Friends, I have been struggling with the concept of forgiveness. Of course, this seems a crazy thing to say. Everyone knows and understands the forgiveness thing. Someone does or says something against us and we forgive them. In other words, we release them from their debt against us, we do not hold the infraction against them, we wipe the slate clean now and forever, we let go of any claims of revenge. For true forgiveness, these steps must be appreciated, whether the other person recognizes their act against us or not, whether they apologize to us or not. Once forgiveness is granted or given or recognized, we are to completely let go of the offense against us. It is not only the right thing to do, it is the Godly thing to do. We are reminded:
Peter got up the nerve to ask, "Master, how many times do I forgive a brother or sister who hurts me? Seven?" Jesus replied, "Seven! Hardly. Try seventy times seven.", Matthew 18:21
I suppose that I get this, I am not dull. When someone strikes me once, I know the course and forgiveness is not difficult. When someone strikes me twice, I may grumble and brace myself, but I can forgive. The struggle that I am having with forgiveness is when the offender continually strikes me and strikes me. When I am bruised and bloody and I know that the assault won't stop, what then? Am I to armor myself, to fortify, to protect? I am human, and directing negative thoughts and negative energy toward the other person just happens. It is how we seem to be wired. What is the appropriate Christian response? What is the wise thing to do?

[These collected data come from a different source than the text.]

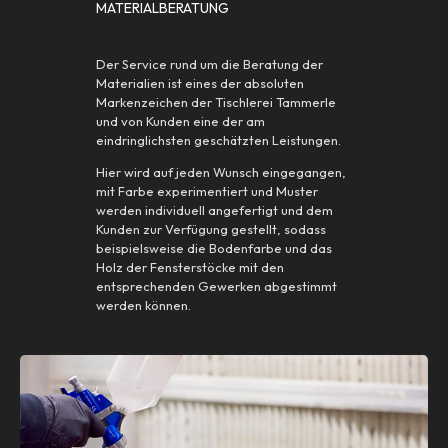
MATERIALBERATUNG
Der Service rund um die Beratung der
Materialien ist eines der absoluten
Markenzeichen der Tischlerei Tammerle
und von Kunden eine der am
eindringlichsten geschätzten Leistungen.
Hier wird auf jeden Wunsch eingegangen,
mit Farbe experimentiert und Muster
werden individuell angefertigt und dem
Kunden zur Verfügung gestellt, sodass
beispielsweise die Bodenfarbe und das
Holz der Fensterstöcke mit den
entsprechenden Gewerken abgestimmt
werden können.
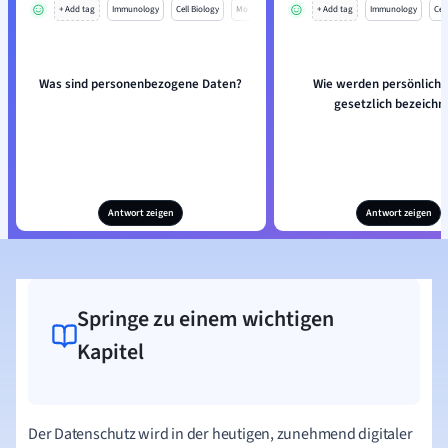
+ Add tag
Immunology
Cell Biology
Mo
+ Add tag
Immunology
Cell
Was sind personenbezogene Daten?
Wie werden persönliche
gesetzlich bezeichn
Antwort zeigen
Antwort zeigen
Springe zu einem wichtigen
Kapitel
Der Datenschutz wird in der heutigen, zunehmend digitaler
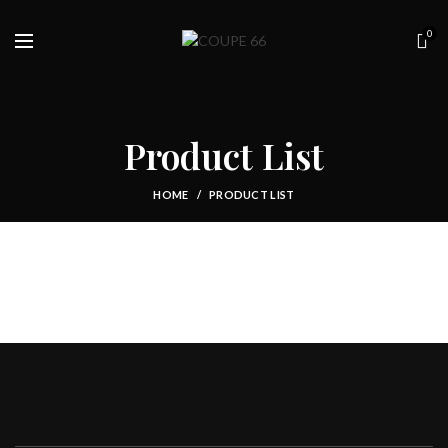
0
Product List
HOME
PRODUCT LIST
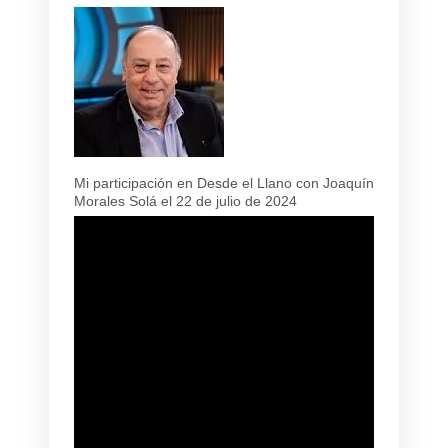
Mi participación en Desde el Llano con Joaquín
Morales Solá el 22 de julio de 2024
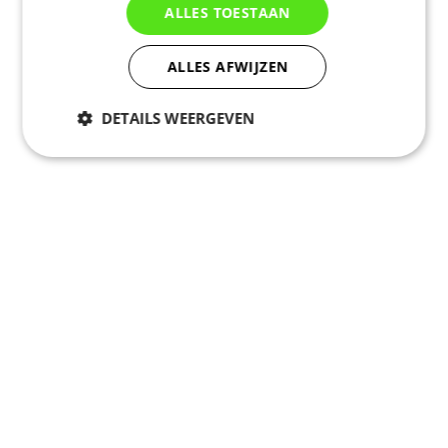
ALLES TOESTAAN
ALLES AFWIJZEN
DETAILS WEERGEVEN
Noodzakelijk
Statistieken
Marketing
Functioneel
Niet geclassificeerd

Lost deep in the jungle of darkness and confusion, I finally found a shaft of light, one that I was led to, one that I could not have found on my own. If God can forgive me time and again as I continually sin, with full knowledge that the offenses will never end, can I too not show grace? Can I too not demonstrate, even in some pared down and totally unmarkable manner by comparison, what I now recognize and understand? Possibly. At least I can try. Try to love and try to grow. I know that I will not succeed every time, maybe even not most of the time. Ultimately, simply the desire to forgive may be the most important step on this journey.